*Goal of the exercise*
Which lines in the records below contain the word "выделят"? Copy each one.

*Material provided*

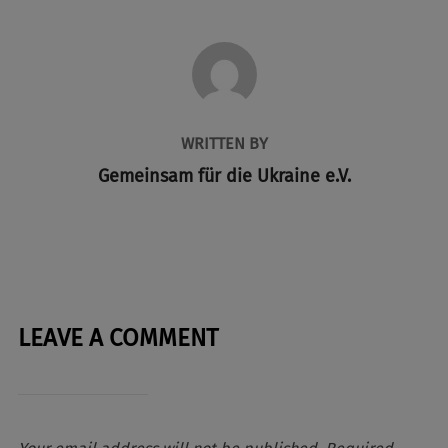
POST AUTHOR
WRITTEN BY
Gemeinsam für die Ukraine e.V.
LEAVE A COMMENT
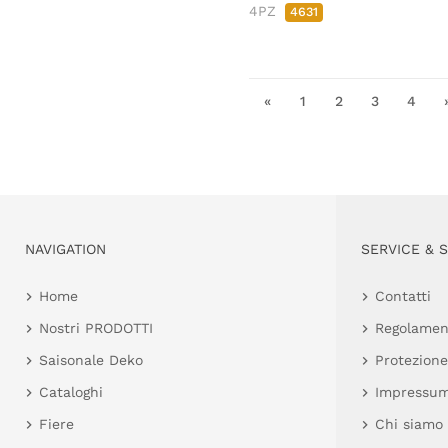
4PZ
4631
«
1
2
3
4
NAVIGATION
SERVICE & 
Home
Contatti
Nostri PRODOTTI
Regolamen
Saisonale Deko
Protezione
Cataloghi
Impressu
Fiere
Chi siamo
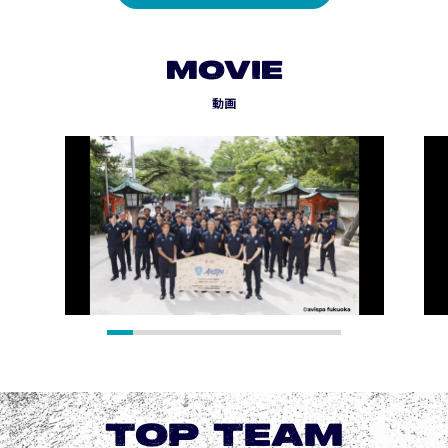
MOVIE
動画
TOP TEAM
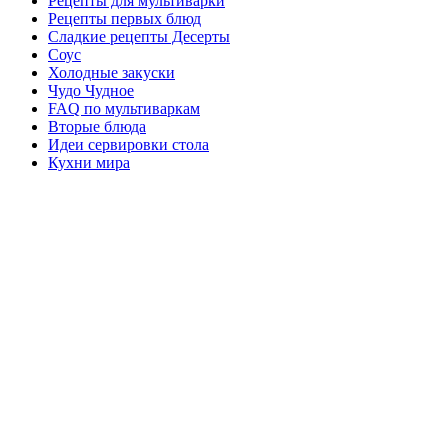
Рецепты для мультиварки
Рецепты первых блюд
Сладкие рецепты Десерты
Соус
Холодные закуски
Чудо Чудное
FAQ по мультиваркам
Вторые блюда
Идеи сервировки стола
Кухни мира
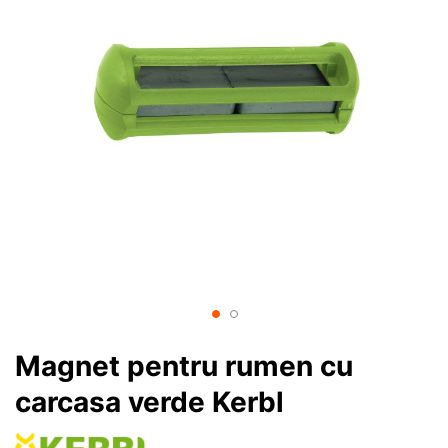
Magnet pentru rumen cu
carcasa verde Kerbl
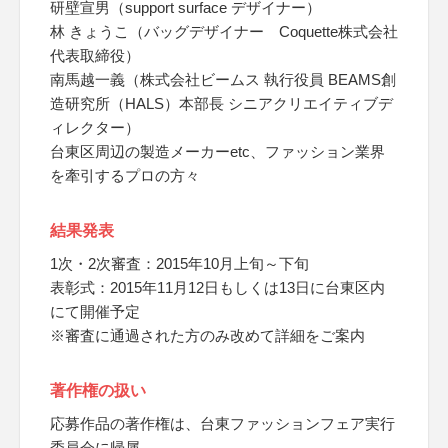
研壁宣男（support surface デザイナー）
林 きょうこ（バッグデザイナー Coquette株式会社
代表取締役）
南馬越一義（株式会社ビームス 執行役員 BEAMS創
造研究所（HALS）本部長 シニアクリエイティブデ
ィレクター）
台東区周辺の製造メーカーetc、ファッション業界
を牽引するプロの方々
結果発表
1次・2次審査：2015年10月上旬～下旬
表彰式：2015年11月12日もしくは13日に台東区内
にて開催予定
※審査に通過された方のみ改めて詳細をご案内
著作権の扱い
応募作品の著作権は、台東ファッションフェア実行
委員会に帰属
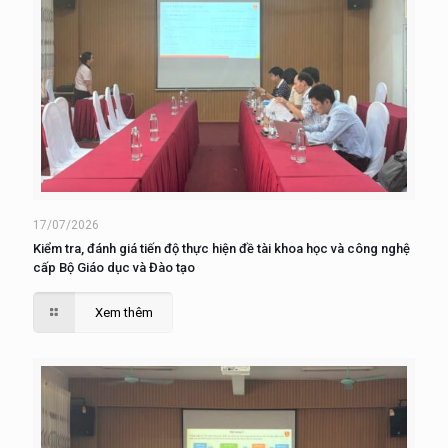
17/07/2026
Kiểm tra, đánh giá tiến độ thực hiện đề tài khoa học và công nghệ
cấp Bộ Giáo dục và Đào tạo
Xem thêm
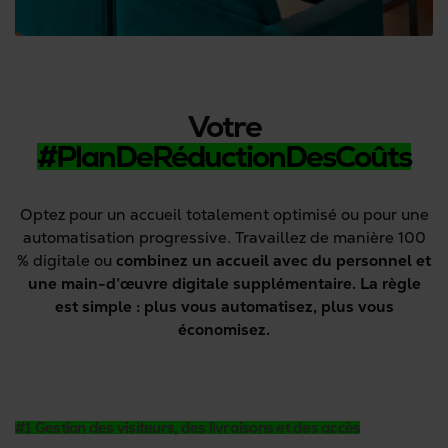
Votre
#PlanDeRéductionDesCoûts
Optez pour un accueil totalement optimisé ou pour une
automatisation progressive. Travaillez de manière 100
% digitale ou
combinez un accueil avec du personnel et
une main-d’œuvre digitale supplémentaire. La règle
est simple : plus vous automatisez, plus vous
économisez.
#1 Gestion des visiteurs, des livraisons et des accès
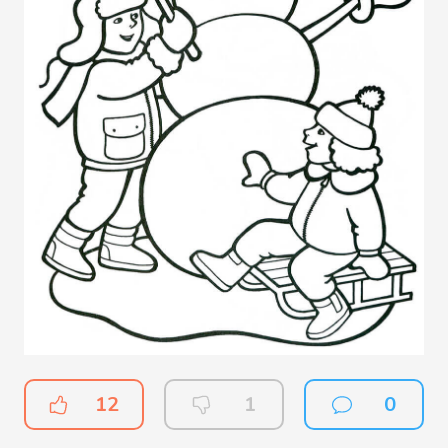
12
1
0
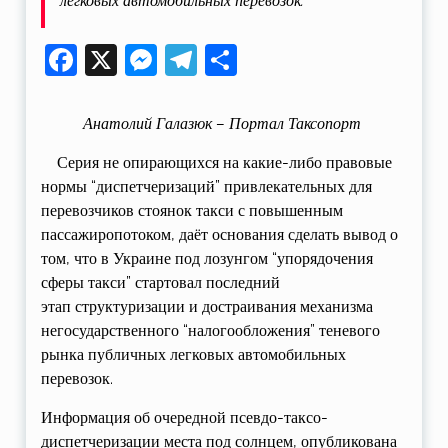
легковых автомобильных перевозок.
Facebook
X
Messenger
Telegram
Поділитися
Анатолий Галазюк – Портал Таксопорт
Серия не опирающихся на какие-либо правовые
нормы “диспетчеризаций” привлекательных для
перевозчиков стоянок такси с повышенным
пассажиропотоком, даёт основания сделать вывод о
том, что в Украине под лозунгом “упорядочения
сферы такси” стартовал последний
этап структуризации и достраивания механизма
негосударственного “налогообложения” теневого
рынка публичных легковых автомобильных
перевозок.
Информация об очередной псевдо-таксо-
диспетчеризации места под солнцем, опубликована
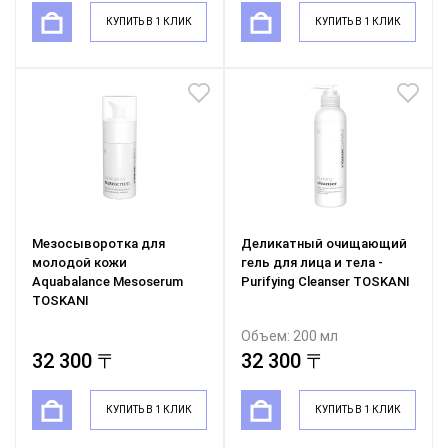
КУПИТЬ В 1 КЛИК
КУПИТЬ В 1 КЛИК
Мезосыворотка для
Деликатный очищающий
молодой кожи
гель для лица и тела -
Aquabalance Mesoserum
Purifying Cleanser TOSKANI
TOSKANI
Объем: 200 мл
32 300 〒
32 300 〒
КУПИТЬ В 1 КЛИК
КУПИТЬ В 1 КЛИК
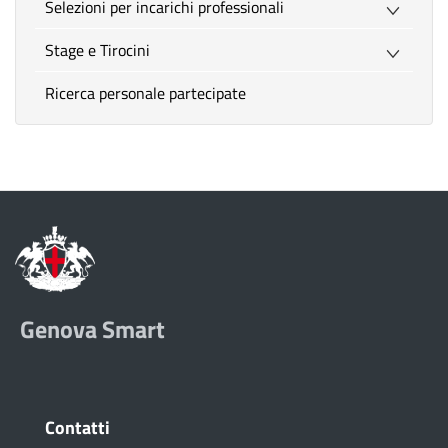
Selezioni per incarichi professionali
Stage e Tirocini
Ricerca personale partecipate
Genova Smart
Contatti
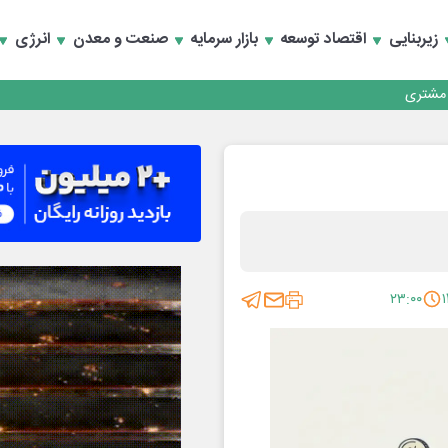
زیربنایی
اقتصاد توسعه
بازار سرمایه
صنعت و معدن
انرژی
کارمزدی و بازسازی اعتماد مشتریان
 مشتری
کارمزدی و بازسازی اعتماد مشتریان
۲۳:۰۰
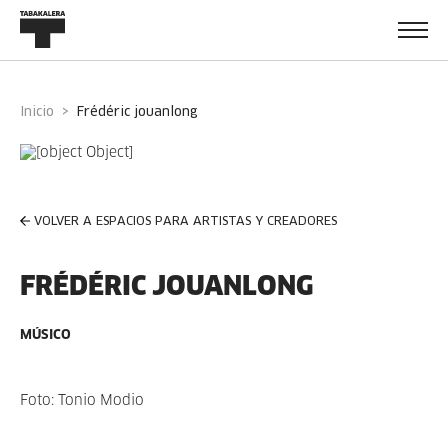
Inicio
frédéric jouanlong
VOLVER A ESPACIOS PARA ARTISTAS Y CREADORES
FRÉDÉRIC JOUANLONG
MÚSICO
Foto: Tonio Modio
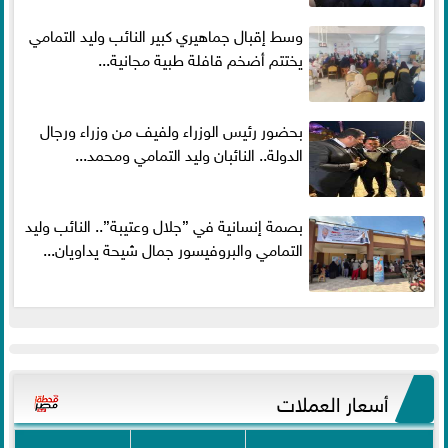
وسط إقبال جماهيري كبير النائب وليد التمامي
يختتم أضخم قافلة طبية مجانية...
بحضور رئيس الوزراء ولفيف من وزراء ورجال
الدولة.. النائبان وليد التمامي ومحمد...
بصمة إنسانية في ”جلال وعتيبة”.. النائب وليد
التمامي والبروفيسور جمال شيحة يداويان...
أسعار العملات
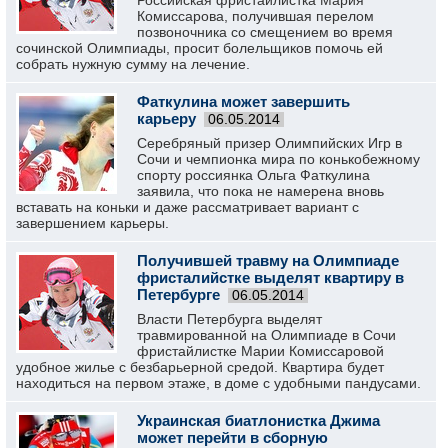
Российская фристайлистка Мария
Комиссарова, получившая перелом
позвоночника со смещением во время
сочинской Олимпиады, просит болельщиков помочь ей
собрать нужную сумму на лечение.
Фаткулина может завершить
карьеру
06.05.2014
Серебряный призер Олимпийских Игр в
Сочи и чемпионка мира по конькобежному
спорту россиянка Ольга Фаткулина
заявила, что пока не намерена вновь
вставать на коньки и даже рассматривает вариант с
завершением карьеры.
Получившей травму на Олимпиаде
фристалийстке выделят квартиру в
Петербурге
06.05.2014
Власти Петербурга выделят
травмированной на Олимпиаде в Сочи
фристайлистке Марии Комиссаровой
удобное жилье с безбарьерной средой. Квартира будет
находиться на первом этаже, в доме с удобными пандусами.
Украинская биатлонистка Джима
может перейти в сборную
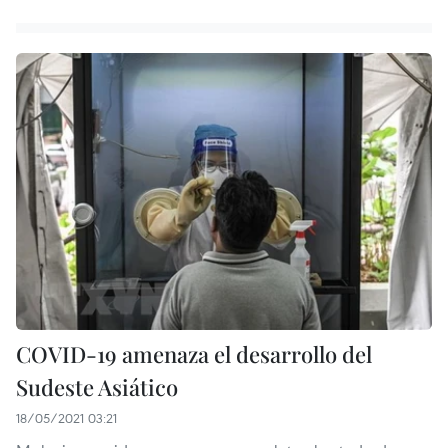
COVID-19 amenaza el desarrollo del
Sudeste Asiático
18/05/2021 03:21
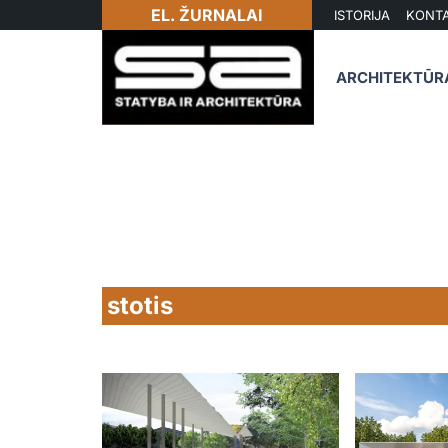
EL. ŽURNALAI
ISTORIJA
KONTA
ARCHITEKTŪR
stotis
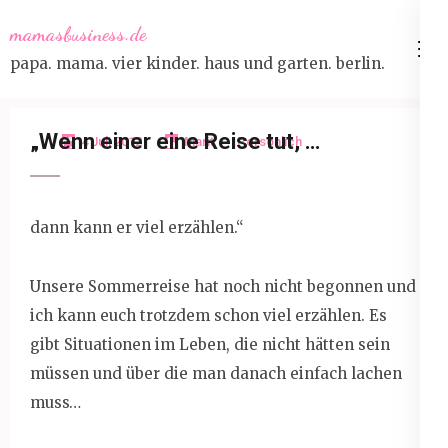
Skip
mamasbusiness.de
to
papa. mama. vier kinder. haus und garten. berlin.
content
(Press
Enter)
„Wenn einer eine Reise tut, …
4 Juli 2012
Marit
Persönlich
dann kann er viel erzählen.“
Unsere Sommerreise hat noch nicht begonnen und
ich kann euch trotzdem schon viel erzählen. Es
gibt Situationen im Leben, die nicht hätten sein
müssen und über die man danach einfach lachen
muss…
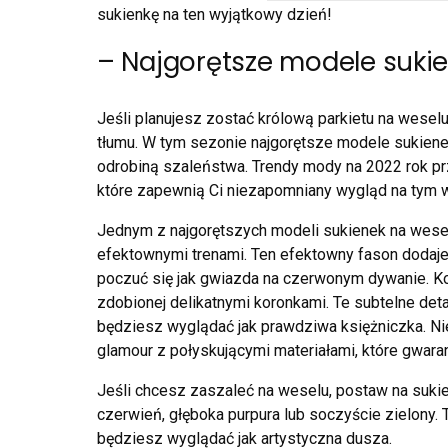
sukienkę na ten wyjątkowy dzień!
– Najgorętsze modele sukie
Jeśli planujesz zostać królową parkietu na wesel
tłumu. W tym sezonie najgorętsze modele sukienek
odrobiną szaleństwa. Trendy mody na 2022 rok pr
które zapewnią Ci niezapomniany wygląd na tym 
Jednym z najgorętszych modeli sukienek na wesel
efektownymi trenami. Ten efektowny fason dodaje
poczuć się jak gwiazda na czerwonym dywanie. Kol
zdobionej delikatnymi koronkami. Te subtelne det
będziesz wyglądać jak prawdziwa księżniczka. N
glamour z połyskującymi materiałami, które gwara
Jeśli chcesz zaszaleć na weselu, postaw na sukie
czerwień, głęboka purpura lub soczyście zielony.
będziesz wyglądać jak artystyczna dusza.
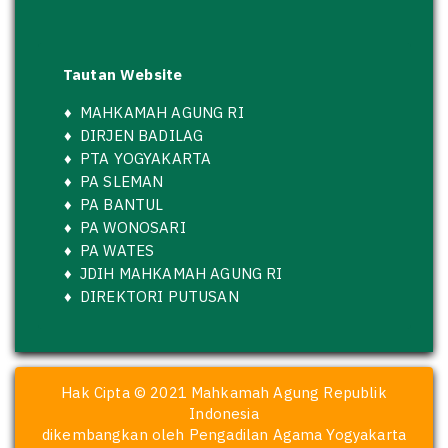
Tautan Website
♦
MAHKAMAH AGUNG RI
♦
DIRJEN BADILAG
♦
PTA YOGYAKARTA
♦
PA SLEMAN
♦
PA BANTUL
♦
PA WONOSARI
♦
PA WATES
♦
JDIH MAHKAMAH AGUNG RI
♦
DIREKTORI PUTUSAN
Hak Cipta © 2021 Mahkamah Agung Republik
Indonesia
dikembangkan oleh Pengadilan Agama Yogyakarta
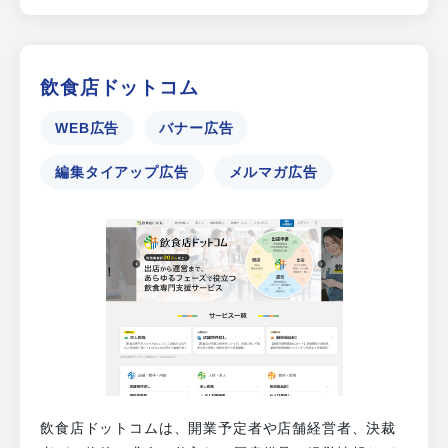
飲食店ドットコム
WEB広告
バナー広告
編集タイアップ広告
メルマガ広告
飲食店ドットコムは、開業予定者や店舗経営者、決裁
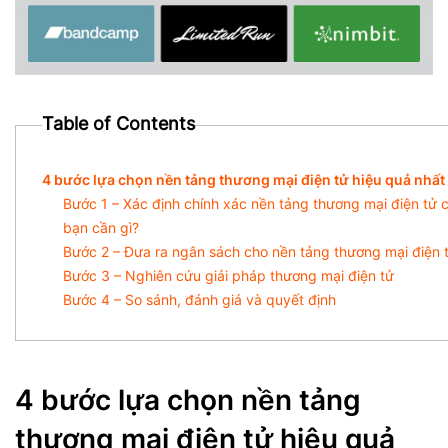
Table of Contents
4 bước lựa chọn nền tảng thương mại điện tử hiệu quả nhất
Bước 1 – Xác định chính xác nền tảng thương mại điện tử 
bạn cần gì?
Bước 2 – Đưa ra ngân sách cho nền tảng thương mại điện 
Bước 3 – Nghiên cứu giải pháp thương mại điện tử
Bước 4 – So sánh, đánh giá và quyết định
4 bước lựa chọn nền tảng
thương mại điện tử hiệu quả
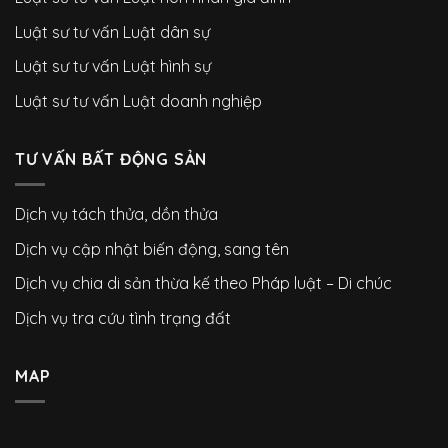
Luật sư tư vấn Luật dân sự
Luật sư tư vấn Luật hình sự
Luật sư tư vấn Luật doanh nghiệp
TƯ VẤN BẤT ĐỘNG SẢN
Dịch vụ tách thửa, dồn thửa
Dịch vụ cập nhật biến động, sang tên
Dịch vụ chia di sản thừa kế theo Pháp luật – Di chúc
Dịch vụ tra cứu tình trạng đất
MAP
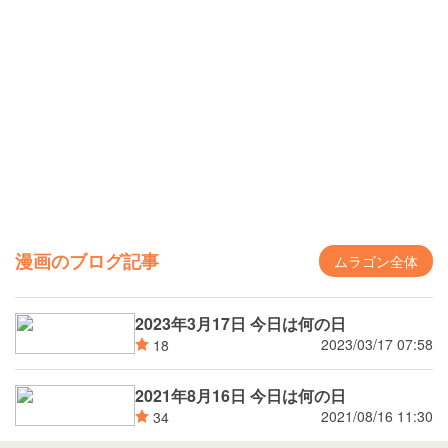
漫画のブログ記事
ムラゴン全体
2023年3月17日 今日は何の日
2023/03/17 07:58
18
2021年8月16日 今日は何の日
2021/08/16 11:30
34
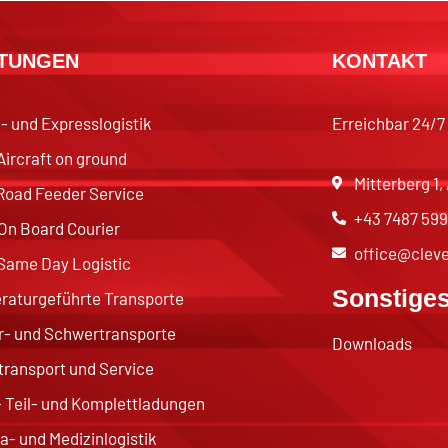
STUNGEN
KONTAKT
l- und Expresslogistik
Erreichbar 24/7
Aircraft on ground
Mitterberg 1
Road Feeder Service
+43 7487 599
On Board Courier
office@cleve
Same Day Logistic
Sonstige
aturgeführte Transporte
- und Schwertransporte
Downloads
ransport und Service
 Teil- und Komplettladungen
- und Medizinlogistik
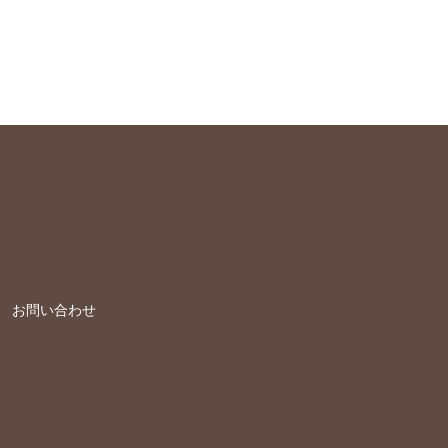
お問い合わせ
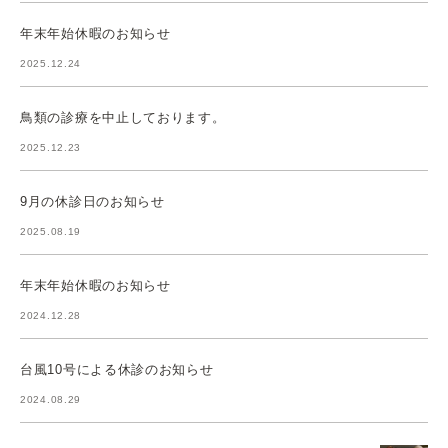
年末年始休暇のお知らせ
2025.12.24
鳥類の診療を中止しております。
2025.12.23
9月の休診日のお知らせ
2025.08.19
年末年始休暇のお知らせ
2024.12.28
台風10号による休診のお知らせ
2024.08.29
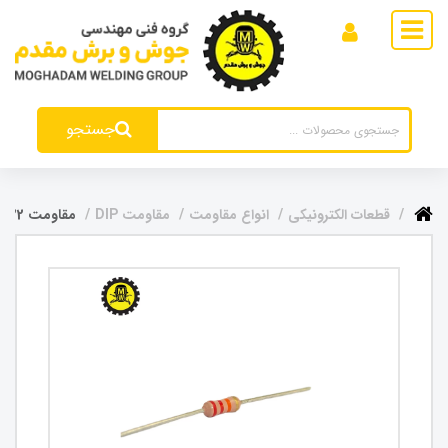
جستجو
قطعات الکترونیکی
انواع مقاومت
مقاومت DIP
مقاومت 22 کیلو اهم 0.25 وات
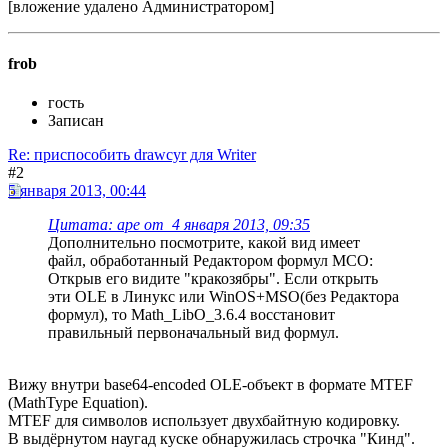
[вложение удалено Администратором]
frob
гость
Записан
Re: приспособить drawcyr для Writer
#2
5 января 2013, 00:44
Цитата: ape от 4 января 2013, 09:35
Дополнительно посмотрите, какой вид имеет
файл, обработанный Редактором формул МСО:
Открыв его видите "кракозябры". Если открыть
эти OLE в Линукс или WinOS+MSO(без Редактора
формул), то Math_LibO_3.6.4 восстановит
правильный первоначальный вид формул.
Вижу внутри base64-encoded OLE-объект в формате MTEF
(MathType Equation).
MTEF для символов использует двухбайтную кодировку.
В выдёрнутом наугад куске обнаружилась строчка "Кинд".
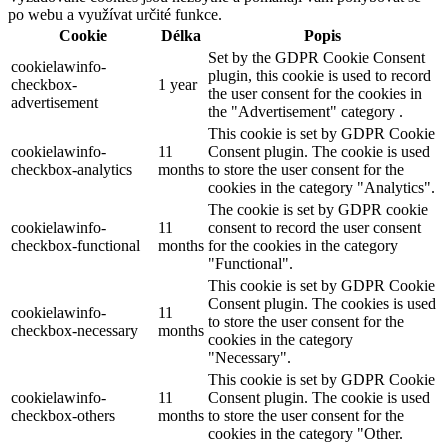
po webu a využívat určité funkce.
Cookie
Délka
Popis
Set by the GDPR Cookie Consent
cookielawinfo-
plugin, this cookie is used to record
checkbox-
1 year
the user consent for the cookies in
advertisement
the "Advertisement" category .
This cookie is set by GDPR Cookie
cookielawinfo-
11
Consent plugin. The cookie is used
checkbox-analytics
months
to store the user consent for the
cookies in the category "Analytics".
The cookie is set by GDPR cookie
cookielawinfo-
11
consent to record the user consent
checkbox-functional
months
for the cookies in the category
"Functional".
This cookie is set by GDPR Cookie
Consent plugin. The cookies is used
cookielawinfo-
11
to store the user consent for the
checkbox-necessary
months
cookies in the category
"Necessary".
This cookie is set by GDPR Cookie
cookielawinfo-
11
Consent plugin. The cookie is used
checkbox-others
months
to store the user consent for the
cookies in the category "Other.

*Exercise solution*
фристалийстке выделят квартиру в
Власти Петербурга выделят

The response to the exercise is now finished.